If you wish, you can make an RC file for RSH. RSH looks for ~/.rshrc
and sources it. Don't just use your ~/.bashrc file or the like since
bash syntax will make RSH cry. Primarily things like if clauses and
for loops and name globbing will just not work and you will be very
unhappy about the results. On the other hand you can set up changes
to your path variable or maybe set JAVA_HOME or whatever else you want
to do. For the most part you wont need anything since almost everything
of relevance will be handled by the login shell (presumably bash) and
RSH will just get the results in the environment.
E. CTRL-c
CTRL-c when in RSH will display the history. However, child processes
have their signal handlers reset so that CTRL-c works as expected for
an errant child.
F. File redirection.
File redirection works. Well, it works so far as I have tested it.
echo HELLO WORLD > tmp.txt
will do as you expect. Likewise with stderr. Redirection does not work
for higher file descriptors; my lexxer is not smart enough at the
to figure that out. It would be implementable, but that would warrent
a complete reimplementation of the parser, which would be really really
time consuming. Piping as of now has not been implemented though should
actually be pretty easy; just needs the code to be written.
G. Signal handling by RSH
The only 2 signals explicitly handled by RSH are SIGCHLD and SIGINT.

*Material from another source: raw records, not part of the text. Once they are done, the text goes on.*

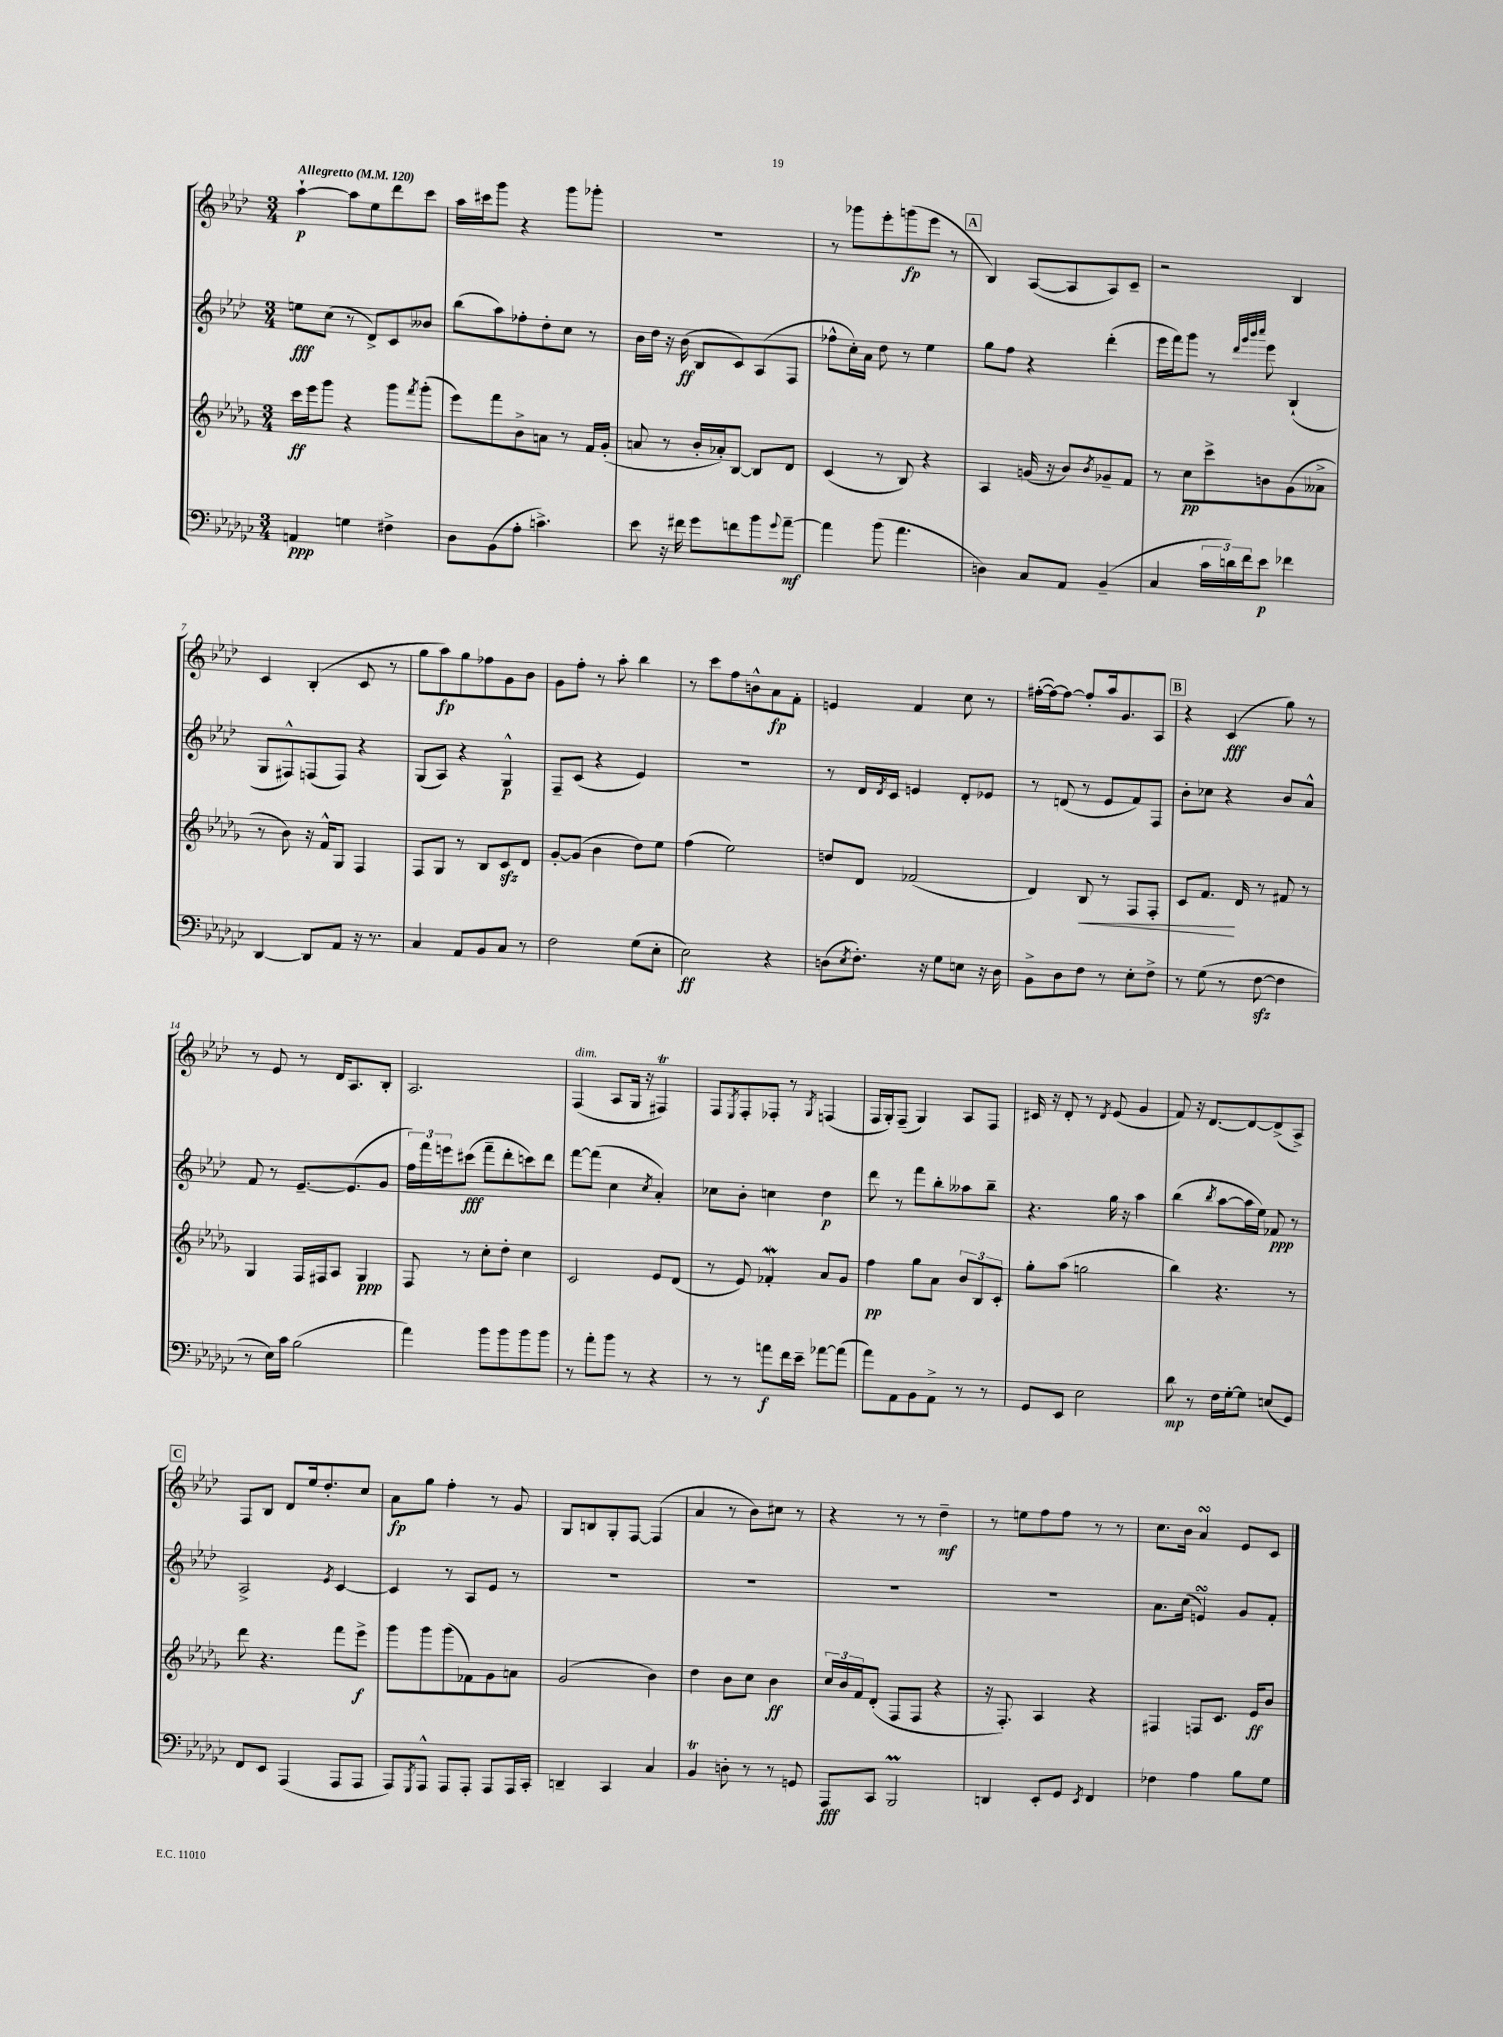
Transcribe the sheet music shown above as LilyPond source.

<<
\new StaffGroup <<
\new Staff = "s0" {
    \clef treble \key aes \major \numericTimeSignature \time 3/4 \tempo "Allegretto" 4 = 120
    aes''4~-!\p aes''8 ees''8 des'''8 c'''8 |
    aes''16 cis'''16 g'''8 r4 g'''8 ges'''8-. |
    R2. |
    r8 ges'''8 ees'''8-. g'''8\fp( ees'''8 r8 |
    \mark \markup { \box "A" } bes4) aes8~( aes8 aes8) c'8-- |
    r2 bes4 |
    c'4 bes4-.( c'8 r8 |
    g''8 aes''8\fp) g''8 fes''8 g'8 bes'8 |
    g'8 f''8-. r8 aes''8-. bes''4 |
    r8 c'''8 f''8 b'8-^ aes'8\fp f'8-. |
    e'4 f'4 c''8 r8 |
    fis''16~-.( fis''16~) fis''8~ fis''8-. aes''16 g'8. aes8 |
    \mark \markup { \box "B" } r4 c'4\fff( g''8) r8 |
    r8 ees'8 r8 des'16 aes8. bes8-. |
    aes2. |
    f4^\markup { \italic "dim." }( aes8 g16 r16 fis4\trill) |
    f8 \acciaccatura { ees8 } f8-. fes8-. r8 \acciaccatura { g8 } f4( |
    f16 g16-.) f8--( g4) aes8 f8 |
    cis'16 r16 des'8-. r8 \acciaccatura { des'8 } ees'8( g'4 |
    f'8) r16 des'8.~ des'8~ des'8->( aes8->) |
    \mark \markup { \box "C" } f8 bes8 des'8 ees''16 des''8.-. c''8 |
    aes'8\fp g''8 f''4-. r8 g'8 |
    g8 b8 g8-. f8~ f4( |
    aes'4 r8 bes'8) cis''8 r8 |
    r4 r8 r8 des''4--\mf |
    r8 e''8 f''8 f''8 r8 r8 |
    c''8. bes'16 aes'4\turn ees'8 c'8 \bar "|." |
}
\new Staff = "s1" {
    \clef treble \key aes \major \numericTimeSignature \time 3/4
    e''8\fff c''8( r8 des'8->) c'8 beses'8 |
    bes''8( aes''8) fes''8-. des''8-. c''8 r8 |
    bes'16 des''16 r16 bes'16\ff( bes8 c'8) aes8( f8 |
    fes''8-^ c''16-.) aes'16 des''8 r8 ees''4 |
    \mark \markup { \box "A" } g''8 f''8 r4 des'''4-.( |
    ees'''16 f'''16) g'''8 r8 \grace { des'''32 g'''32 bes'''32 c''''32 } ees'''8 bes4-!( |
    g8 fis8-^) f8( f8) r4 |
    g8( aes8) r4 g4-^\p |
    f8-- c'8( r4 ees'4) |
    R2. |
    r8 des'16 \acciaccatura { des'8 } c'16 e'4 des'8-. ees'8 |
    r8 d'8( r8 ees'8 f'8) f8 |
    \mark \markup { \box "B" } bes'8-. ces''8 r4 bes'8 aes'8-^ |
    f'8 r8 ees'8.~-- ees'8.( g'8 |
    \tuplet 3/2 { f''16) f'''16 e'''16 } cis'''8\fff( f'''8-- des'''8-. c'''8) des'''8 |
    f'''8~ f'''8( c''4 \acciaccatura { c''8 } aes'4-.) |
    ces''8 bes'8-. c''4 des''4\p |
    des'''8 r8 f'''8 bes''8-. aeses''8 bes''8-- |
    r4. g''16 r16 aes''4 |
    bes''4( \acciaccatura { bes''8 } aes''8~ aes''16 ees''16) fes'8\ppp r8 |
    \mark \markup { \box "C" } aes2-> \acciaccatura { ees'8 } c'4~ |
    c'4 r8 aes8 ees'8 r8 |
    R2. |
    R2. |
    R2. |
    R2. |
    aes'8. c''16( e'4\turn) g'8 f'8-. \bar "|." |
}
\new Staff = "s2" {
    \clef treble \key des \major \numericTimeSignature \time 3/4
    c'''16\ff ees'''16 ges'''8 r4 ges'''8 \acciaccatura { f'''8 } ges'''8-.( |
    ees'''8) f'''8 bes'8-> a'8 r8 f'16 ges'16-.( |
    a'8 r8 bes'16-. aes'16-.) bes8~ bes8 des'8 |
    c'4( r8 bes8) r4 |
    \mark \markup { \box "A" } aes4 g'16( r16 bes'8) \acciaccatura { bes'8 } ges'8-- f'8 |
    r8 c''8\pp c'''8-> b'8 ges'8( aeses'8-> |
    r8 bes'8) r16 f'16-^ ges8 f4 |
    f8 ges8 r8 bes8 c'8\sfz des'8 |
    ges'8~-. ges'8( bes'4 des''8) ees''8 |
    f''4( ees''2) |
    d''8 des'8 fes'2( |
    des'4) bes8\< r8 f8 f8-. |
    \mark \markup { \box "B" } c'8 f'8.\! des'16 r8 fis'8 r8 |
    ges4 f16 fis16 aes8 ges4\ppp |
    f8 r8 c''8-. des''8-. c''4 |
    c'2 ees'8 des'8( |
    r8 ees'8) fes'4-.\mordent aes'8 ges'8 |
    f''4\pp ges''8 aes'8 \tuplet 3/2 { bes'8 bes8 c'8-. } |
    ges''8-. aes''8( g''2 |
    bes''4) r4. r8 |
    \mark \markup { \box "C" } des'''8 r4. f'''8 ees'''8->\f |
    ges'''8 ges'''8 ges'''8( fes'8) ges'8 a'8 |
    ges'2( bes'4) |
    des''4 bes'8 c''8 bes'4\ff |
    \tuplet 3/2 { c''16 bes'16 f'16 } des'8-.( f8 f8 r4 |
    r16 f8.-.) aes4 r4 |
    fis4 f8 c'8. ees'16\ff bes'8 \bar "|." |
}
\new Staff = "s3" {
    \clef bass \key ges \major \numericTimeSignature \time 3/4
    a,4\ppp g4 fis4-> |
    des8 bes,8( aes8-. c'4.->) |
    ees'8 r16 fis'16 ges'8 f'8 bes'8 \appoggiatura { ges'8 } aes'8~--\mf |
    aes'4 bes'8( aes'4. |
    \mark \markup { \box "A" } d4) ces8 aes,8 bes,4--( |
    ces4 \tuplet 3/2 { ces'16 d'16) f'16 } ees'8\p fes'4 |
    des,4~ des,8 aes,8 r16 r8. |
    ces4 aes,8 bes,8 ces8 r8 |
    f2 ges8( ees8-. |
    ees2\ff) r4 |
    d8( \acciaccatura { ees8 } f8.-.) r16 ges8 e8 r16 d16 |
    bes,8-> des8 f8 r8 ees8-. f8-> |
    \mark \markup { \box "B" } r8 ges8( r8 f8~\sfz f4 |
    r8 ees16) ces'16 bes2( |
    aes'4) bes'8 bes'8 bes'8 bes'8 |
    r8 aes'8-. bes'8 r8 r4 |
    r8 r8 a'8\f f'16 ees'16-- aes'8~ aes'8( |
    aes'8) aes,8 bes,8 aes,8-> r8 r8 |
    ges,8 ees,8 ees2 |
    des'8\mp r8 f16 ges16~-. ges8 e8( ges,8) |
    \mark \markup { \box "C" } f,8 ees,8 aes,,4( aes,,8 aes,,8 |
    aes,,8) \acciaccatura { ges,,8 } aes,,8-^ aes,,8 aes,,8-. aes,,8 aes,,16 ces,16-. |
    d,4-- ces,4 ces4 |
    bes,4\trill d8-. r8 r8 g,8 |
    aes,,8\fff ces,8 bes,,2\prall |
    d,4 ees,8-. ges,8 \acciaccatura { ees,8 } f,4 |
    fes4 aes4 bes8 ges8 \bar "|." |
}
>>
>>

SIGINT is for the assignment requirements. SIGCHLD is used to clean up
background processes that terminate. A common example of this is in
pipes. Only the last process in a pipe is foregrounded, the rest
execute in the background. As such those background processes much be
cleaned up (mostly this is just a deallocation of the processes
struct rsh_process data structure). SIGCHLD solves this problem since
it is delivered whenever a child process changes state. When we get a
SIGCHLD signal, rsh goes through the process list and does a
non-blocking waitpid() to see if a given process has terminated,
stopped, etc (we skip foreground processes here since those are handled
by foreground()). If we detect a change we act accordingly.
RSH does not display every signal it recieves, since this would bog
down the terminal command line. However, if a process exits abnormally
then the cause of that exit is displayed. For instance if a process is
killed by a SIGINT, RSH alerts the user to that.
[rsh]$ ./run_forever
^C
Process (19049) terminated by signal (2)
[rsh]$
Likewise, if a job is paused, RSH will alert the user to this event.
[rsh]$ ./run_forever
^C
Process (19397) stopped [sig=20].
[rsh]$
Also for background processes, a message will be displayed:
[rsh]$ sleep 5 &
[rsh]$
Process (19556) terminated (0)
[rsh]$
Here, the sleep program just sleeps for 5 seconds in the background.
When done, it terminated, RSH recieves a SIGCHLD, searches through the
process list, finds out that `sleep' has terminated, and displayes a
message accordingly. It recreates any buffer that is being edited on
the command line to make sure input stays coherent.